Offline to Online Streaming Distillation of Action Detection Models
Publication Date: 3/6/2026
Event: The IEEE/CVF Winter Conference on Applications of Computer Vision 2026, Tucson, Arizona
Reference: pp. 6205-6214, 2026
Authors: Deep Patel, NEC Laboratories America, Inc.; Yasunori Babazaki, NEC Corporation; Nagase Yasuto, NEC Corporation; Iain Melvin, NEC Laboratories America, Inc.; Martin Renqiang Min, NEC Laboratories America, Inc.

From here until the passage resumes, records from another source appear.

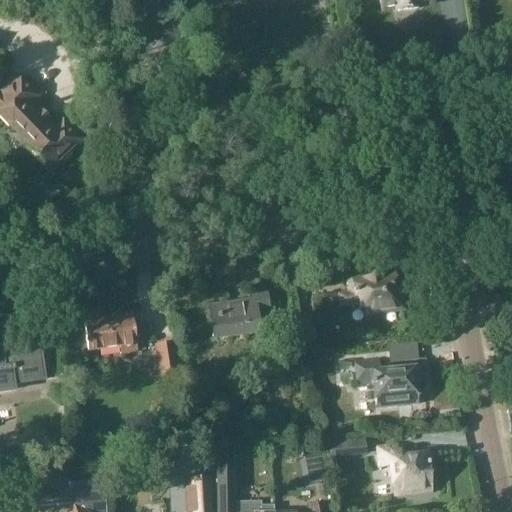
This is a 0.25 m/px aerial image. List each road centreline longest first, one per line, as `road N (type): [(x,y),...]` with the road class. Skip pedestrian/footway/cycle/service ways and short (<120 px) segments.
road 1 (residential): [(507,511),(451,215)]
road 2 (residential): [(511,75),(214,115)]
road 3 (residential): [(139,246),(398,209)]
road 4 (residential): [(398,209),(214,115)]
road 5 (residential): [(0,267),(139,246)]
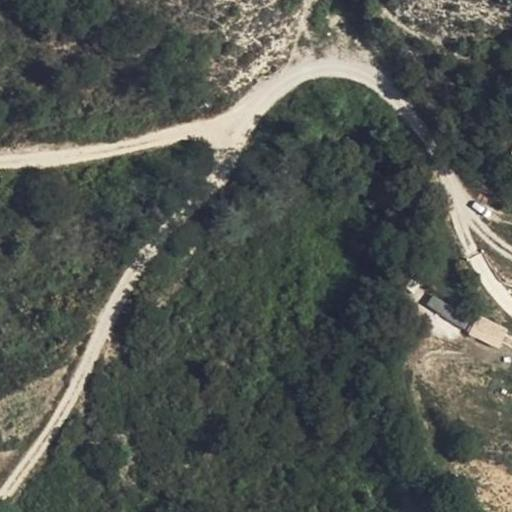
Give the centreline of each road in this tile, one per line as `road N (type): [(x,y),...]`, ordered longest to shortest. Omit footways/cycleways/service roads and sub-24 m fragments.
road 1 (track): [(236,122),(215,177),(116,301),(0,506)]
road 2 (track): [(511,257),(465,211),(400,99),(379,78),(339,63),(296,70),(236,122)]
road 3 (track): [(236,122),(85,151),(0,157)]
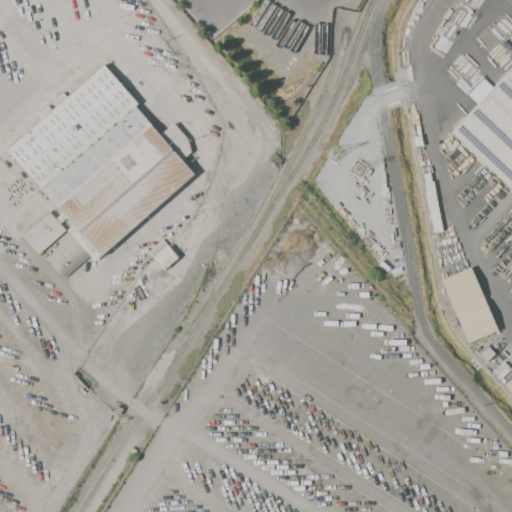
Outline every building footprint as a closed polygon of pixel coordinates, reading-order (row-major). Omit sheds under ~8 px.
[(8,149),(104,64),(138,102),(136,106),(162,134),(170,127),(174,123),(187,140),(191,152),(183,159),(195,173),(93,261),(89,256),(65,276),(61,271),(84,251),(67,230),(73,225),(68,219),(60,225),(65,230),(39,253),(23,235),(50,212),(54,217),(61,211),(8,149)] [(511,189),(451,131),(511,66),(511,189)] [(432,180),(441,230),(433,232),(423,182),(432,180)] [(147,251),(162,239),(178,258),(163,270),(147,251)] [(496,331),(471,267),(440,279),(466,343),(496,331)] [(506,365),(510,369),(499,379),(495,376),(506,365)]
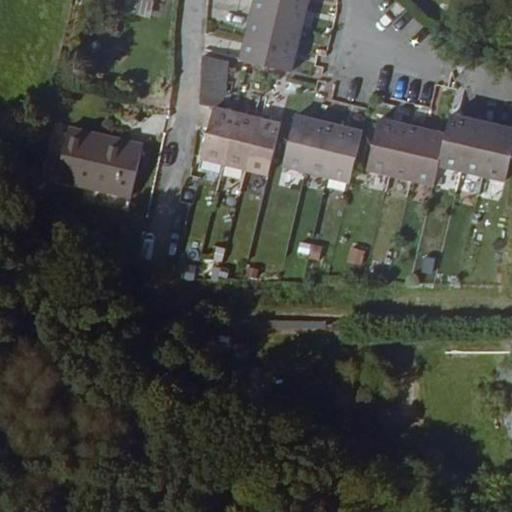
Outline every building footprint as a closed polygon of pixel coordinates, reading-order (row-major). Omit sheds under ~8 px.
[(293,59),(307,0),(256,0),(245,49),(293,59)] [(234,55),(209,49),(208,58),(233,64),(234,55)] [(208,65),(206,83),(203,100),(217,103),(206,153),(273,167),(284,117),(230,106),(233,64),(208,58),(208,65)] [(291,151),(357,165),(369,116),(302,101),(291,151)] [(511,118),(454,106),(450,127),(443,156),(511,171),(511,118)] [(438,177),(443,156),(450,127),(381,113),(370,162),(438,177)] [(59,166),(133,186),(142,145),(100,135),(98,133),(100,124),(72,117),(71,122),(61,160),(59,166)] [(49,157),(61,160),(71,122),(59,119),(49,157)] [(100,135),(142,145),(145,135),(100,124),(98,133),(100,135)] [(200,178),(217,179),(219,161),(202,159),(200,178)]
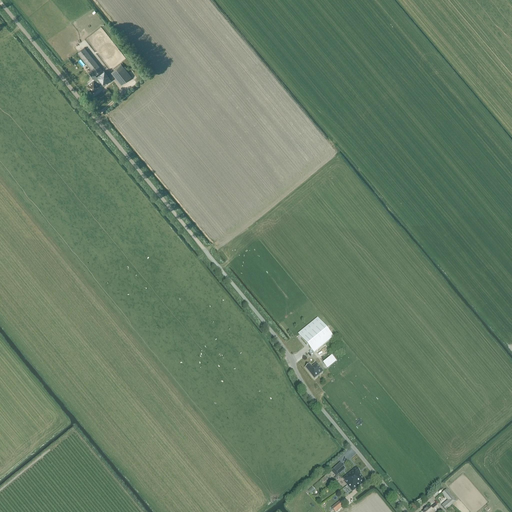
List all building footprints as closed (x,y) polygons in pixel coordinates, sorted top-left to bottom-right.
[(77,61),(92,79),(103,70),(84,47),(69,59),(73,64),(77,61)] [(121,65),(111,73),(121,85),(131,77),(121,65)] [(86,86),(92,93),(100,87),(98,84),(100,82),(103,85),(106,83),(107,84),(111,80),(108,76),(109,76),(104,70),(99,75),(96,77),(97,78),(94,80),(94,79),(88,83),(89,84),(86,86)] [(317,318),(298,334),(314,353),(333,338),(317,318)] [(327,368),(336,361),(332,356),(323,363),(327,368)] [(317,364),(312,367),(309,364),(305,368),(314,379),(323,372),(317,364)] [(336,477),(339,474),(345,468),(340,463),(334,469),(331,471),(336,477)] [(356,468),(343,479),(345,482),(345,483),(347,486),(360,475),(360,474),(361,474),(356,468)] [(331,476),(328,473),(322,479),(324,481),(331,476)] [(360,475),(347,486),(352,492),(365,481),(360,475)] [(448,500),(441,506),(445,510),(456,501),(446,490),(442,494),(448,500)] [(339,502),(332,508),(334,511),(336,511),(343,506),(339,502)]
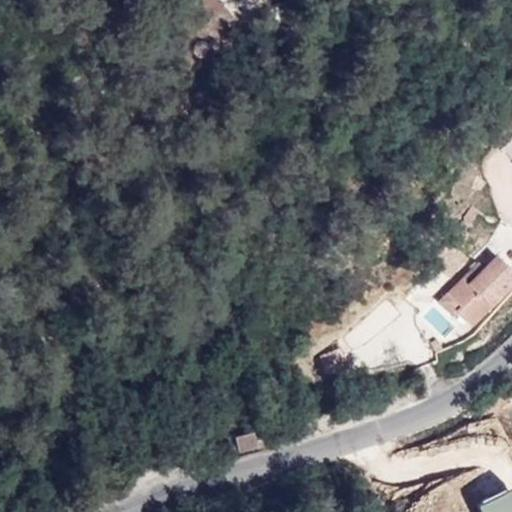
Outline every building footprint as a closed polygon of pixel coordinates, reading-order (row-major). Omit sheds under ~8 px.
[(472,222),(479,210),(472,206),(465,217),(472,222)] [(472,325),(511,285),(511,269),(496,255),(484,267),(477,275),(471,269),(447,293),(462,306),(457,310),(472,325)] [(484,267),(479,262),(471,269),(477,275),(484,267)] [(447,293),(440,301),(454,314),(457,310),(462,306),(447,293)] [(338,346),(317,357),(327,378),(349,368),(338,346)] [(254,432),(233,439),(238,453),(258,447),(254,432)]
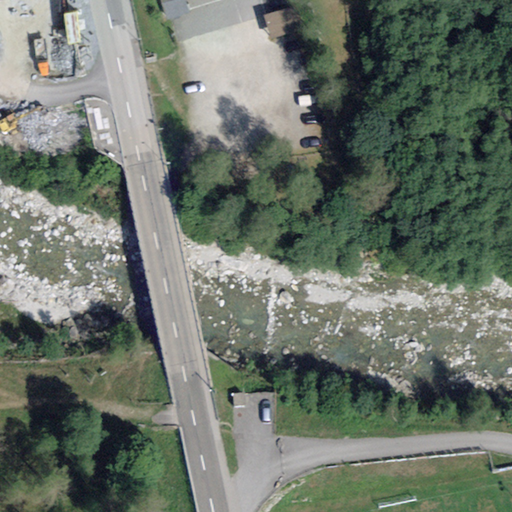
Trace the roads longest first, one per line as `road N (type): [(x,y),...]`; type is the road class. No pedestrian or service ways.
road 1 (tertiary): [(213,511),(105,0)]
road 2 (track): [(127,99),(89,104),(0,87)]
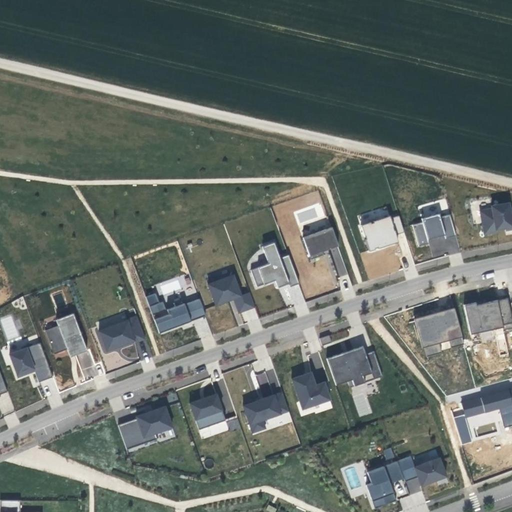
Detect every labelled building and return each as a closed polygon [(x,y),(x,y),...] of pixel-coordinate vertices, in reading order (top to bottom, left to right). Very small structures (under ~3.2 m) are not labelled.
[(491,206),(491,209),(480,211),(484,234),(496,232),(496,229),(505,228),(511,226),(511,227),(511,209),(509,210),(508,203),(491,206)] [(412,225),(419,246),(429,244),(428,240),(444,235),(445,239),(456,236),(449,214),(439,217),(438,213),(421,218),(422,222),(412,225)] [(377,249),(398,242),(396,235),(404,232),(398,216),(390,218),(389,216),(372,221),(373,222),(370,223),(370,222),(360,225),(364,236),(365,236),(366,238),(365,239),(369,251),(375,249),(374,248),(377,247),(377,249)] [(302,237),(310,260),(323,255),(322,252),(338,246),(331,227),(302,237)] [(287,280),(289,286),(299,283),(288,255),(279,258),(273,242),(262,246),(268,263),(250,270),(256,287),(274,280),(276,284),(287,280)] [(238,312),(255,306),(249,292),(240,295),(233,275),(208,284),(215,305),(233,299),(238,312)] [(155,293),(145,297),(159,333),(205,315),(199,298),(184,303),(175,307),(166,310),(163,302),(159,303),(155,293)] [(511,327),(511,321),(507,298),(485,303),(464,307),(469,332),(481,329),(481,332),(491,329),(491,327),(501,325),(502,327),(503,330),(511,327)] [(416,320),(423,347),(426,357),(441,353),(437,339),(447,336),(460,333),(453,307),(440,311),(441,313),(416,320)] [(423,347),(416,320),(441,313),(440,311),(413,318),(421,348),(423,347)] [(124,312),(100,322),(102,328),(126,319),(124,312)] [(75,355),(86,350),(72,313),(59,319),(61,324),(45,330),(54,354),(72,347),(75,355)] [(7,337),(17,334),(11,316),(1,319),(7,337)] [(98,331),(106,351),(134,340),(135,342),(145,339),(136,316),(126,319),(126,320),(98,331)] [(460,333),(447,336),(450,348),(463,344),(460,333)] [(331,342),(329,335),(319,338),(321,346),(331,342)] [(39,382),(53,377),(40,343),(9,354),(18,377),(28,373),(27,371),(33,368),(34,371),(39,382)] [(343,353),(326,358),(335,385),(347,381),(349,387),(381,376),(373,351),(365,354),(362,346),(352,349),(353,352),(343,355),(343,353)] [(80,381),(97,374),(88,351),(70,358),(80,381)] [(273,369),(255,374),(262,396),(274,393),(272,384),(277,382),(273,369)] [(329,399),(323,382),(314,385),(311,376),(304,378),(303,375),(291,379),(301,409),(314,404),(329,399)] [(453,412),(460,444),(477,440),(474,427),(502,421),(504,427),(511,425),(511,387),(460,399),(463,410),(453,412)] [(288,411),(282,392),(260,399),(261,401),(256,403),(255,401),(242,405),(252,433),(265,428),(262,420),(288,411)] [(221,407),(216,394),(189,403),(198,430),(223,421),(219,411),(221,407)] [(136,418),(118,425),(126,450),(156,439),(155,434),(172,427),(164,406),(135,416),(136,418)] [(229,430),(239,428),(238,419),(227,421),(229,430)] [(410,455),(396,461),(403,478),(404,482),(417,477),(420,486),(446,476),(439,457),(414,466),(410,455)] [(396,461),(367,472),(371,482),(365,485),(374,509),(396,500),(390,483),(403,478),(396,461)] [(19,511),(19,500),(0,500),(0,511),(19,511)]
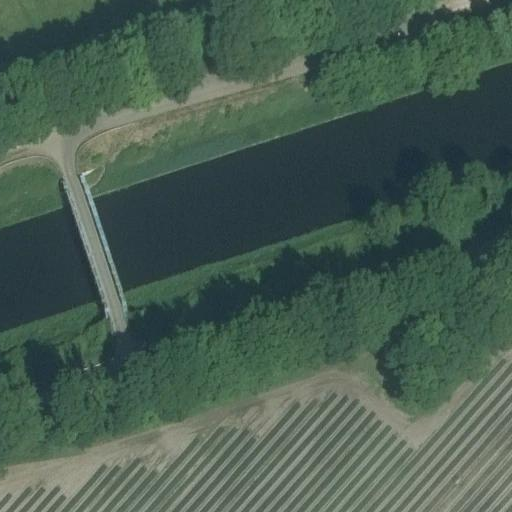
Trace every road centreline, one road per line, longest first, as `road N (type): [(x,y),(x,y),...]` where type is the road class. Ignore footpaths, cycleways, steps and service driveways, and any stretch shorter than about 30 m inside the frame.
road 1 (unclassified): [(57,131),(401,29),(436,0)]
road 2 (unclassified): [(511,253),(401,272),(135,368)]
road 3 (unclassified): [(135,368),(57,131)]
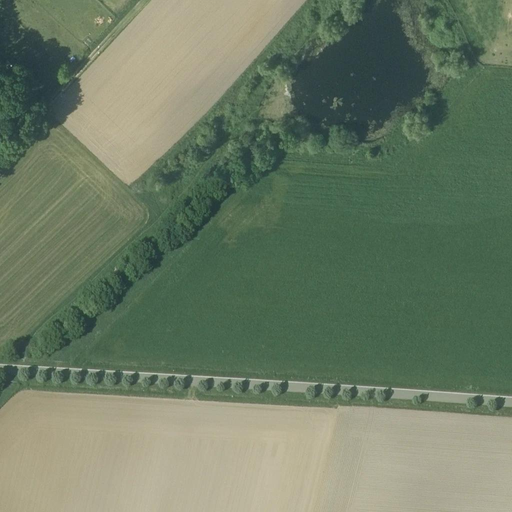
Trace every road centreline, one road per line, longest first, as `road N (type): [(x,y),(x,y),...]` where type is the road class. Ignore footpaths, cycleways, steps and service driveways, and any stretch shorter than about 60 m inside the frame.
road 1 (tertiary): [(0,369),(511,402)]
road 2 (track): [(141,0),(0,152)]
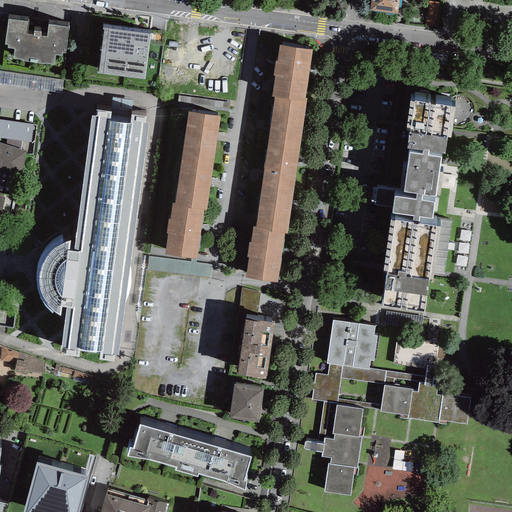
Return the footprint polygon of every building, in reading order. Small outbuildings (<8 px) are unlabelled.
[(399,0),(370,0),(370,9),(397,13),(399,0)] [(437,21),(440,0),(430,0),(427,19),(437,21)] [(28,20),(8,17),(5,43),(7,43),(7,46),(14,47),(13,57),(22,58),(22,59),(44,62),(44,61),(54,62),(56,53),(62,53),(63,50),(65,51),(69,25),(48,22),(47,35),(40,34),(41,30),(34,29),(34,33),(27,32),(28,20)] [(150,33),(103,27),(98,71),(145,77),(150,33)] [(271,96),(274,96),(306,101),(307,98),(305,97),(312,48),(280,44),(278,60),(275,60),(273,74),(274,74),(271,96)] [(352,78),(352,90),(380,90),(381,78),(352,78)] [(306,101),(274,96),(266,150),(299,154),(306,101)] [(455,103),(410,97),(405,129),(409,130),(407,145),(423,147),(423,152),(409,150),(404,189),(417,191),(416,197),(395,194),(396,190),(377,187),(375,203),(392,206),(392,210),(413,213),(412,220),(395,217),(387,270),(386,270),(381,304),(424,310),(429,278),(432,278),(440,224),(417,221),(418,214),(432,216),(435,199),(422,198),(423,192),(436,194),(441,154),(429,152),(429,149),(445,151),(447,135),(450,135),(455,103)] [(220,116),(188,111),(182,152),(214,157),(220,116)] [(149,121),(90,114),(75,237),(70,239),(67,240),(62,241),(61,239),(57,240),(50,244),(45,250),(40,255),(36,265),(36,273),(36,282),(38,289),(42,299),(46,304),(52,310),(64,323),(62,346),(65,347),(64,353),(78,355),(79,350),(100,352),(99,358),(113,360),(114,353),(117,353),(149,121)] [(33,124),(0,119),(0,136),(31,141),(33,124)] [(0,216),(1,217),(4,197),(0,195),(0,170),(20,177),(26,151),(0,142),(0,216)] [(266,150),(260,196),(292,200),(299,154),(266,150)] [(182,152),(175,202),(175,205),(204,209),(207,209),(214,157),(182,152)] [(292,200),(260,196),(256,226),(271,228),(271,232),(284,234),(287,234),(292,200)] [(175,202),(172,202),(170,218),(168,218),(166,231),(168,231),(165,253),(197,258),(204,209),(175,205),(175,202)] [(256,226),(254,226),(251,242),(248,241),(246,255),(248,256),(245,277),(277,282),(284,234),(271,232),(271,228),(256,226)] [(274,322),(244,318),(236,373),(266,377),(274,322)] [(375,326),(332,320),(326,363),(329,364),(327,375),(315,374),(314,383),(312,383),(311,389),(313,390),(312,400),(324,401),(318,442),(306,440),(305,449),(322,451),(321,456),(331,457),(330,463),(328,463),(323,491),(349,495),(353,468),(357,468),(361,436),(359,436),(363,406),(380,409),(379,411),(400,414),(399,417),(439,423),(439,419),(466,423),(470,398),(442,394),(441,396),(435,395),(437,385),(432,384),(435,366),(427,365),(425,375),(368,367),(369,360),(373,360),(377,336),(373,335),(375,326)] [(19,352),(0,345),(0,360),(15,362),(18,362),(19,352)] [(33,358),(19,352),(18,362),(15,362),(13,376),(40,378),(45,364),(33,358)] [(264,388),(234,383),(229,417),(259,421),(264,388)] [(196,438),(140,423),(133,446),(129,445),(127,454),(150,458),(176,464),(175,468),(187,471),(196,438)] [(251,455),(196,438),(187,471),(197,475),(197,471),(224,479),(245,488),(247,480),(244,479),(251,455)] [(404,456),(406,447),(396,446),(394,464),(413,466),(414,457),(404,456)] [(80,511),(91,473),(34,457),(19,511),(80,511)] [(146,505),(105,493),(100,511),(165,511),(168,502),(150,496),(146,505)]
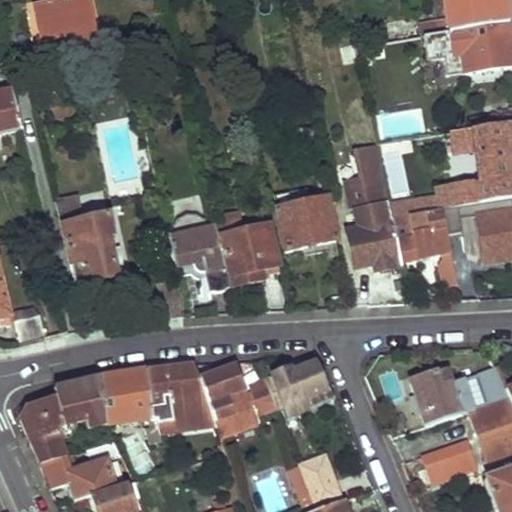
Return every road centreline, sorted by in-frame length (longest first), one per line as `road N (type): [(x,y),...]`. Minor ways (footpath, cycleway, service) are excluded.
road 1 (residential): [(0,378),(177,343),(330,335)]
road 2 (residential): [(330,335),(402,511)]
road 3 (residential): [(330,335),(511,326)]
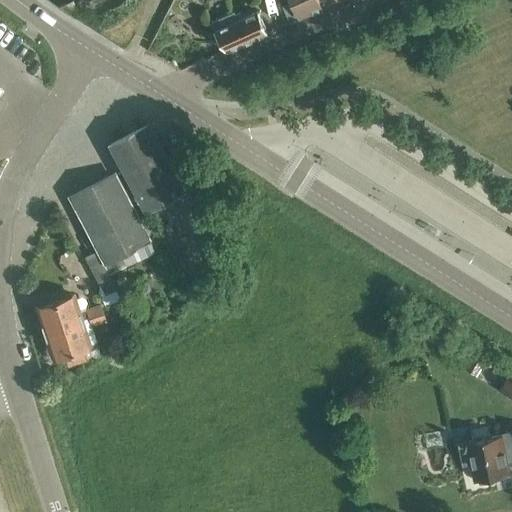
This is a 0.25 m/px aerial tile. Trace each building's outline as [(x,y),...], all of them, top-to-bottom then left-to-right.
[(320,0),(294,0),(300,14),(323,4),(320,0)] [(228,48),(267,31),(257,8),(243,14),(240,9),(236,11),(234,9),(210,19),(228,48)] [(121,163),(143,205),(176,188),(144,125),(111,142),(121,163)] [(103,264),(121,255),(118,249),(144,236),(111,174),(71,195),(100,251),(97,253),(103,264)] [(107,273),(103,264),(97,253),(87,258),(99,280),(98,292),(104,303),(116,298),(106,276),(109,275),(107,273)] [(103,264),(107,273),(125,264),(121,255),(103,264)] [(45,329),(78,318),(70,293),(36,304),(38,308),(35,310),(37,317),(41,318),(45,329)] [(87,316),(102,311),(100,303),(85,308),(87,316)] [(102,311),(87,316),(90,323),(105,319),(102,311)] [(78,318),(45,329),(49,342),(46,344),(48,350),(51,351),(53,356),(62,353),(66,365),(85,358),(83,350),(78,351),(77,348),(87,344),(78,318)] [(500,389),(511,396),(511,371),(500,389)] [(511,430),(461,441),(465,460),(471,459),(475,478),(478,477),(479,480),(487,481),(493,477),(493,474),(509,470),(507,460),(511,458),(511,430)]
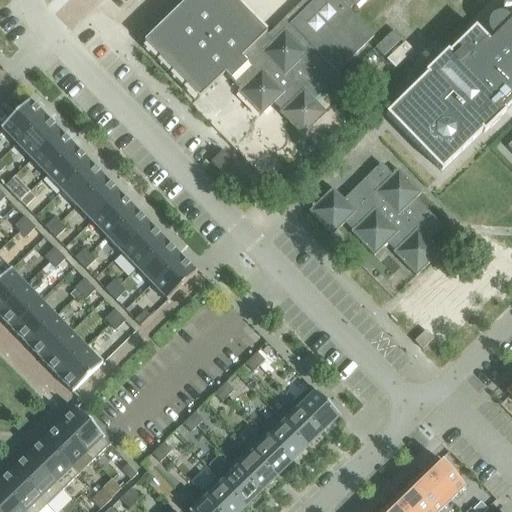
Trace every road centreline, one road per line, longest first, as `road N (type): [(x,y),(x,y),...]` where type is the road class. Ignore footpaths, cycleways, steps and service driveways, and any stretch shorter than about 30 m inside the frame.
road 1 (residential): [(418,412),(38,29),(28,0)]
road 2 (residential): [(418,412),(315,511)]
road 3 (residential): [(511,322),(418,412)]
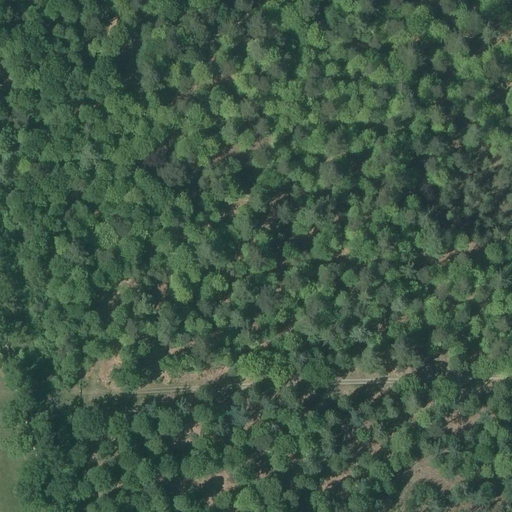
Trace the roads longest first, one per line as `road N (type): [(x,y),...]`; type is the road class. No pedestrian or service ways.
road 1 (track): [(82,391),(79,343),(87,327),(173,241),(162,152),(166,106),(194,53),(245,10),(276,4),(364,41),(511,25)]
road 2 (unknown): [(77,511),(50,393),(63,302),(46,194),(93,52),(138,0)]
road 3 (track): [(19,394),(511,376)]
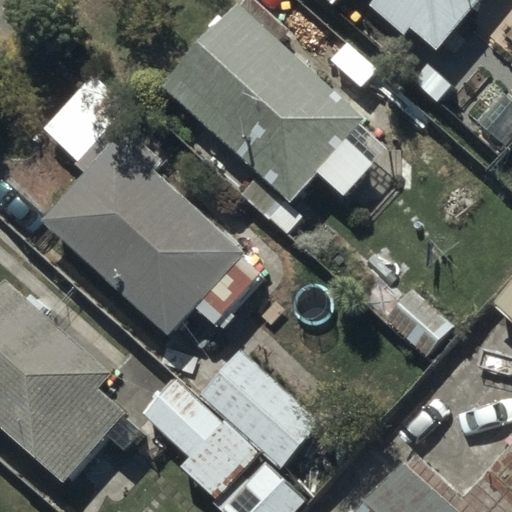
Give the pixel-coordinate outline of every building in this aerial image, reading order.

Abstract: Vision Transformers (ViTs) have achieved state-of-the-art performance in offline video action detection, but their reliance on processing fixed-size clips with full spatio-temporal attention makes them computationally expensive and ill-suited for real-time streaming applications due to massive computational redundancy. This paper introduces a novel framework to adapt these powerful offline models into efficient, online student models through knowledge distillation. We propose two causal, streaming-friendly attention architectures that replace the full self-attention mechanism: (1) a lightweight Temporal Shift Attention that integrates past context with minimal overhead, and (2) a Decomposed Spatial-Temporal Attention that combines intra-frame spatial attention with an LSTM for temporal modeling. Both architectures utilize caching to eliminate redundant operations on a frame-by-frame basis. To maximize knowledge transfer, we introduce an uncertainty-guided distillation process, which formulates the training as a multi-task learning problem. Our resulting models demonstrate significant efficiency gains, achieving up to a 4x improvement in latency and throughput compared to the original offline teacher while ensuring state-of-the-art performance for online methods. Our work provides a practical and effective methodology for deploying high-accuracy transformer models in latency-sensitive, real-world video analysis systems.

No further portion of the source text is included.